§ **Texte source**:
##############################

Après les sommets de 2006, la croissance économique va redescendre à 2,1% cette année et 2% l'an prochain, selon le BAK Basel Economics. Ce niveau de croissance s'impose comme la règle et non plus l'exception puisque cela fera cinq années consécutives à 2%. Ce qui permettra une réduction du taux de chômage à 2,7% à la fin 2007 puis 2,6% fin 2008.

Les régions les plus orientées sur l'exportation et l'innovation en seront les grands bénéficiaires. Ainsi la métropole zurichoise, très dépendante de la finance, poursuivra son expansion. Elle représentera bientôt 30% de l'économie suisse, soit le double du bassin lémanique. Mais cette dernière appartiendra toujours à la première partie du peloton. Notre région progressera légèrement plus vite que la moyenne suisse, même si elle occupera le quatrième rang des pôles de croissance en 2007, derrière Bâle la pharmaceutique, puis Zurich et la Suisse centrale.

##############################

§ **Exercice à traiter**:
Citez le passage du texte sur la croissance économique suisse qui commence par « Après les sommets » et se poursuit jusqu'à « 2,6% fin 2008. ».

(Lignes tirées d'une collection)

##############################

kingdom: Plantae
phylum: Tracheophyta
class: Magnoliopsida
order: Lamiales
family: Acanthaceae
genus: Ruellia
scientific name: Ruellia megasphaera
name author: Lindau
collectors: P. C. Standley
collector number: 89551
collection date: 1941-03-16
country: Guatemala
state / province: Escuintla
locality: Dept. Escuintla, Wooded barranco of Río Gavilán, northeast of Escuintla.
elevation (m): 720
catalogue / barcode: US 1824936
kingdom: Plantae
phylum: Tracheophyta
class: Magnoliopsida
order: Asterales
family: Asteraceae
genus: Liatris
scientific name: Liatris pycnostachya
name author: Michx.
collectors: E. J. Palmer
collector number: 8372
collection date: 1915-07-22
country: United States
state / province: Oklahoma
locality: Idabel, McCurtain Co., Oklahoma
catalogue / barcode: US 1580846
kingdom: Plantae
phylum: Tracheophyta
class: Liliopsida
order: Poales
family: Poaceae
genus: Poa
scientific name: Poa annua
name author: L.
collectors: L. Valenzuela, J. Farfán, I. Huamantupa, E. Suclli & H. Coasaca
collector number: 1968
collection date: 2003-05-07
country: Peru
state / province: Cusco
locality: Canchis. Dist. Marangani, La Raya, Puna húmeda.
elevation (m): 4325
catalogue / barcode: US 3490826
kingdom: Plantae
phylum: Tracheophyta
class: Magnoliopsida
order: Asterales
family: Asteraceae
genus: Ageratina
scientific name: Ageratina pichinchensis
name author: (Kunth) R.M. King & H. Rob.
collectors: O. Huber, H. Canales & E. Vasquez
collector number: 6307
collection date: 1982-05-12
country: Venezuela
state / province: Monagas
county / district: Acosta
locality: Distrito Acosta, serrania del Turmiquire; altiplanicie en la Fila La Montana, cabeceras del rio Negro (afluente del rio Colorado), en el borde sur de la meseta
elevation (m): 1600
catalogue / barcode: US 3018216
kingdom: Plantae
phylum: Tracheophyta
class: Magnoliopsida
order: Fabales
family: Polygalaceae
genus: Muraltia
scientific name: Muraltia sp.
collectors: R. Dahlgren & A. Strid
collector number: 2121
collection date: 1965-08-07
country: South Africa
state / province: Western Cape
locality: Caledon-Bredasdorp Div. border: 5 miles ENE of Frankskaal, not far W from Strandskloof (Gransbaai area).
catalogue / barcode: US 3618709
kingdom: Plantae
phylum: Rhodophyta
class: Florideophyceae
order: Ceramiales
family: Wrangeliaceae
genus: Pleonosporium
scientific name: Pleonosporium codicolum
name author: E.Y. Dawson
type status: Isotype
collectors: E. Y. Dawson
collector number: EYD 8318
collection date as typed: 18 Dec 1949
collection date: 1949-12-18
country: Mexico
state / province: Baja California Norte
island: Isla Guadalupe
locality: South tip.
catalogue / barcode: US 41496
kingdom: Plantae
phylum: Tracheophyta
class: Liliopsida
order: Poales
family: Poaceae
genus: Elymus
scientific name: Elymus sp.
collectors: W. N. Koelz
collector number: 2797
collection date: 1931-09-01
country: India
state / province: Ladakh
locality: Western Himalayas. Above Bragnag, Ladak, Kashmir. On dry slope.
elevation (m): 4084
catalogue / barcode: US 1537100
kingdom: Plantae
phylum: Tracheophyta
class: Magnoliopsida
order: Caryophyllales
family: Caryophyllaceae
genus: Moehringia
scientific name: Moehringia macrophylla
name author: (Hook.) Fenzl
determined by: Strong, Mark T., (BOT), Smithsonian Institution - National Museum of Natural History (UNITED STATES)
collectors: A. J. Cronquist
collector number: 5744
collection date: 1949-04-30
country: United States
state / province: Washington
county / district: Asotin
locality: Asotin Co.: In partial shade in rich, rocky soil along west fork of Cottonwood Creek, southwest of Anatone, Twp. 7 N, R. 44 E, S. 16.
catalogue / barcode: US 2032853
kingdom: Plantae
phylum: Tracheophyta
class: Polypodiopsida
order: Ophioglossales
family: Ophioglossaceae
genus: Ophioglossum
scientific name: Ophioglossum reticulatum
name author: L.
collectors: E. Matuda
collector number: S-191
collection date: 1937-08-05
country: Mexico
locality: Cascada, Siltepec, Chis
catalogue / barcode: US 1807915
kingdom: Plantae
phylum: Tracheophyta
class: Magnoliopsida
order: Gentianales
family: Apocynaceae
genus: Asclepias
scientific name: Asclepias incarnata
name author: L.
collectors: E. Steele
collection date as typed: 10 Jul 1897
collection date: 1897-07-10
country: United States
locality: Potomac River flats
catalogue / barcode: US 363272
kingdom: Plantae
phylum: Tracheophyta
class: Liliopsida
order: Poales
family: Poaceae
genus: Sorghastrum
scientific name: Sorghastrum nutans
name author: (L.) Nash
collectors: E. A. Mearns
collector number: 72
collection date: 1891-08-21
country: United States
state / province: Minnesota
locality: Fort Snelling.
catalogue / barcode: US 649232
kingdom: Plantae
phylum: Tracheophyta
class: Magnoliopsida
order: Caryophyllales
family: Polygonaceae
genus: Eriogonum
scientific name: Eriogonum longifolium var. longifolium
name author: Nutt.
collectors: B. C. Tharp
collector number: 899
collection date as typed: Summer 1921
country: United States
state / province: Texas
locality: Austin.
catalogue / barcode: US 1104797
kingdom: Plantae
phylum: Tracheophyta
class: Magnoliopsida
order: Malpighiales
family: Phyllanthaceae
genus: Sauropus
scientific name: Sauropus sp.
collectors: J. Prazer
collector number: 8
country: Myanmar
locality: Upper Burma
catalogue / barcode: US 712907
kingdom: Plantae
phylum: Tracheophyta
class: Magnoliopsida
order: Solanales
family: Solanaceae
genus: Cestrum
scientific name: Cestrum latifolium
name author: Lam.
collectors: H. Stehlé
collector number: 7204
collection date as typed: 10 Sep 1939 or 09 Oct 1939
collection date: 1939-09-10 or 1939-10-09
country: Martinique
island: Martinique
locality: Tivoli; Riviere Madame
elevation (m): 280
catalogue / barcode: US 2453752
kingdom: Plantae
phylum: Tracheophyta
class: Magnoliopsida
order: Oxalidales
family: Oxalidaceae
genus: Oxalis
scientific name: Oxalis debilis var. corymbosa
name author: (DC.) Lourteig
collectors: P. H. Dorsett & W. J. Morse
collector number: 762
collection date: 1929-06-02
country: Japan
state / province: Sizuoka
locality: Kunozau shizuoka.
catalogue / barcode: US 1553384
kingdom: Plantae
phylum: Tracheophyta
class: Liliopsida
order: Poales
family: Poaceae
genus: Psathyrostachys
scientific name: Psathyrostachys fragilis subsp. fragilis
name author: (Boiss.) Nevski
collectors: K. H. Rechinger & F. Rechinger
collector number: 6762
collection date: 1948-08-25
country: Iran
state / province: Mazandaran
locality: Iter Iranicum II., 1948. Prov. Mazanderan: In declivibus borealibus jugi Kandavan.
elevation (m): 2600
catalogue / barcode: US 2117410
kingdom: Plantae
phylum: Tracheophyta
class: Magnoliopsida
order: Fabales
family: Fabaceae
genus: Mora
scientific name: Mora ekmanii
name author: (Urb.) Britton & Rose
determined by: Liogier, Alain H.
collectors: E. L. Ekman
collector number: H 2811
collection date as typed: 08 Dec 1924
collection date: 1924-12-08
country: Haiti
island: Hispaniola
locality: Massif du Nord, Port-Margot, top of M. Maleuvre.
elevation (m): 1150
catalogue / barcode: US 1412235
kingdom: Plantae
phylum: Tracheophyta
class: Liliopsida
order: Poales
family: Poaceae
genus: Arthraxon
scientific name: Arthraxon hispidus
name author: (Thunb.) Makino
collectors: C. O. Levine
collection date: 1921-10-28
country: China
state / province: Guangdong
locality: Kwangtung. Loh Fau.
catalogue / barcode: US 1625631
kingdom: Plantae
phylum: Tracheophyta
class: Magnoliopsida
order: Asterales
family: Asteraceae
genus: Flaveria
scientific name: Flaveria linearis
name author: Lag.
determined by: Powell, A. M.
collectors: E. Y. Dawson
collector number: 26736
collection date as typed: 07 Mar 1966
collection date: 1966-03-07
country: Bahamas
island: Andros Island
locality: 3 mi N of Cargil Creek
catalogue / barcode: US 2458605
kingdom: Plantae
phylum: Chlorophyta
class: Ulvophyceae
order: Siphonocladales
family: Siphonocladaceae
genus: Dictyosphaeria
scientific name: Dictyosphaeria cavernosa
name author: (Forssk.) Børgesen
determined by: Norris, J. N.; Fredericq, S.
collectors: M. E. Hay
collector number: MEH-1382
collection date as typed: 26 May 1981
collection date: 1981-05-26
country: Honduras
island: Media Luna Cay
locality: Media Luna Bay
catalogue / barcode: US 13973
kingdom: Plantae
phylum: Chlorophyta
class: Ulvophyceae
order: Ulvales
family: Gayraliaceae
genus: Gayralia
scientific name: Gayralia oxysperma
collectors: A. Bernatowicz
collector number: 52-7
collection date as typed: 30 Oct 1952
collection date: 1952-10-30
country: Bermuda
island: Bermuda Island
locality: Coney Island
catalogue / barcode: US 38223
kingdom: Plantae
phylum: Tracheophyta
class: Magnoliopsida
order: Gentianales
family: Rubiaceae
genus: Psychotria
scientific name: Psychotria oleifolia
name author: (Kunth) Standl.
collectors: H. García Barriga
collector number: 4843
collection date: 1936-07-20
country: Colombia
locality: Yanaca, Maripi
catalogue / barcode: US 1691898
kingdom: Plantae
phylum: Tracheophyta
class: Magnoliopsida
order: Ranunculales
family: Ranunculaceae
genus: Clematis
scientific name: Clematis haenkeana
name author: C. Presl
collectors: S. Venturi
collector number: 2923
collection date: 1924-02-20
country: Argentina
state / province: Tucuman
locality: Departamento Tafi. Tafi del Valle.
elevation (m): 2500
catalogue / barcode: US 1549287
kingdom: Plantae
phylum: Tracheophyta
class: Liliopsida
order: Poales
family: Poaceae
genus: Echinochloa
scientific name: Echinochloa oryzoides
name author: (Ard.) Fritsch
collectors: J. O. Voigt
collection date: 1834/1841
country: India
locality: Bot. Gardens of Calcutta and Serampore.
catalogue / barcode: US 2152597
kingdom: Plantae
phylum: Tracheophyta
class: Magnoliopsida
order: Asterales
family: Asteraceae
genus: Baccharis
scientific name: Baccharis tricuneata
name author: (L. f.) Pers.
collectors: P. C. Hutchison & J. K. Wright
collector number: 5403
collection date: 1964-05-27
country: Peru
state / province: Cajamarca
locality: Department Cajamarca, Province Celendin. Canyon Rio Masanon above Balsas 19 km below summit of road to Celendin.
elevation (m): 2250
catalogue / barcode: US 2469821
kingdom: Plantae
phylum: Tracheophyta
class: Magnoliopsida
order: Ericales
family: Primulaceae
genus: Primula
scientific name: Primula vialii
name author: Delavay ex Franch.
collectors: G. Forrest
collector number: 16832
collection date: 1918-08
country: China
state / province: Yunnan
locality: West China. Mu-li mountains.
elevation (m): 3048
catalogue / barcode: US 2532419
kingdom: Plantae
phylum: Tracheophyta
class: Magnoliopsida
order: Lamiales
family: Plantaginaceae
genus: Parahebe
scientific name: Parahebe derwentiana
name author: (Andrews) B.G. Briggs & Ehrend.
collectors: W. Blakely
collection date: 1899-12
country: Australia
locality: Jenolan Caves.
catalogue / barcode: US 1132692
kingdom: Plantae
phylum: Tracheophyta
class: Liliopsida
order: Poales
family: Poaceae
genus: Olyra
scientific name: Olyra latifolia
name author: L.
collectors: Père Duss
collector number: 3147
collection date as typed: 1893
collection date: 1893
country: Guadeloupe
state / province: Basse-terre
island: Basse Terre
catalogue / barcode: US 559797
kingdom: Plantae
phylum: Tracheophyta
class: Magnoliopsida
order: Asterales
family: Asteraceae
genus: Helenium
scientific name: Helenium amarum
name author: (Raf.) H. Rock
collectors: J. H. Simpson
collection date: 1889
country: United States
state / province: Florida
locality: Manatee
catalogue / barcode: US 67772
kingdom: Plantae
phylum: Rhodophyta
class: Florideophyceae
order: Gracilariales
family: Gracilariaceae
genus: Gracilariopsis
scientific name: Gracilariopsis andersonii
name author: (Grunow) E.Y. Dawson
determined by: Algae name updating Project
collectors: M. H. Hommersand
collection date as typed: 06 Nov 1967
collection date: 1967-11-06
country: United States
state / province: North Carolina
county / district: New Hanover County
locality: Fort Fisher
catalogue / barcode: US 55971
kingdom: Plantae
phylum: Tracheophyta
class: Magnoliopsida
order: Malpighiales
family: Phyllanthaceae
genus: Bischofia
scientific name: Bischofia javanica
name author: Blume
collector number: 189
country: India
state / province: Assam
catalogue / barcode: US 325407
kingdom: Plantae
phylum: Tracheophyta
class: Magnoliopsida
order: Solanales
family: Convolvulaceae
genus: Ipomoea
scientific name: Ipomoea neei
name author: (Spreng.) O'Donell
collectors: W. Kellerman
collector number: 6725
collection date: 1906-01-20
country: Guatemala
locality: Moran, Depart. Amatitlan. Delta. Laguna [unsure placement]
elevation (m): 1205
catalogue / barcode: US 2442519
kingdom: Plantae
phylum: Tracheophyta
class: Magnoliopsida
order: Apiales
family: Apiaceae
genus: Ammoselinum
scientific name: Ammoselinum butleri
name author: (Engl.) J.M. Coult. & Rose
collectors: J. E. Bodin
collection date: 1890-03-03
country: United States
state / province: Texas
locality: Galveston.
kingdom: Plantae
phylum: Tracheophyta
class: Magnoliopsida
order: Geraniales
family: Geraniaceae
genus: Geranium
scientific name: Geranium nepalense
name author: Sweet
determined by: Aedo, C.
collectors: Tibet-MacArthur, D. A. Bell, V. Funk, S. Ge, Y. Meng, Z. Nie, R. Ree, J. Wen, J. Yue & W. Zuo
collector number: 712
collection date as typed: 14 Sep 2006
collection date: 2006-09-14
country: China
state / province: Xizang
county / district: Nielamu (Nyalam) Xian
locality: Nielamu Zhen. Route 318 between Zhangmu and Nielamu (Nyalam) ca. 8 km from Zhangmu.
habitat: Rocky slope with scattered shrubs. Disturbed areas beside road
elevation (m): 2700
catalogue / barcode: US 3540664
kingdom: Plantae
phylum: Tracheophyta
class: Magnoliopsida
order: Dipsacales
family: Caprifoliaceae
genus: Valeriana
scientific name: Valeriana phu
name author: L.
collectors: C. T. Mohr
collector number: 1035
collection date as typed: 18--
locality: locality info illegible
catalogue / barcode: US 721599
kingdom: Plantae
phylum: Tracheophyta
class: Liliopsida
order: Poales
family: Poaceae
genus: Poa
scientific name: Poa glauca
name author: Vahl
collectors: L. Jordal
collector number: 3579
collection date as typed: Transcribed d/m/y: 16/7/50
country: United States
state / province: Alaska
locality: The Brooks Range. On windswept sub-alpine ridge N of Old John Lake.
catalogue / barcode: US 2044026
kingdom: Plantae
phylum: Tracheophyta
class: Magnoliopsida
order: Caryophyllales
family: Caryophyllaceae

##############################

§ **Réponse rédigée**:
Après les sommets de 2006, la croissance économique va redescendre à 2,1% cette année et 2% l'an prochain, selon le BAK Basel Economics. Ce niveau de croissance s'impose comme la règle et non plus l'exception puisque cela fera cinq années consécutives à 2%. Ce qui permettra une réduction du taux de chômage à 2,7% à la fin 2007 puis 2,6% fin 2008.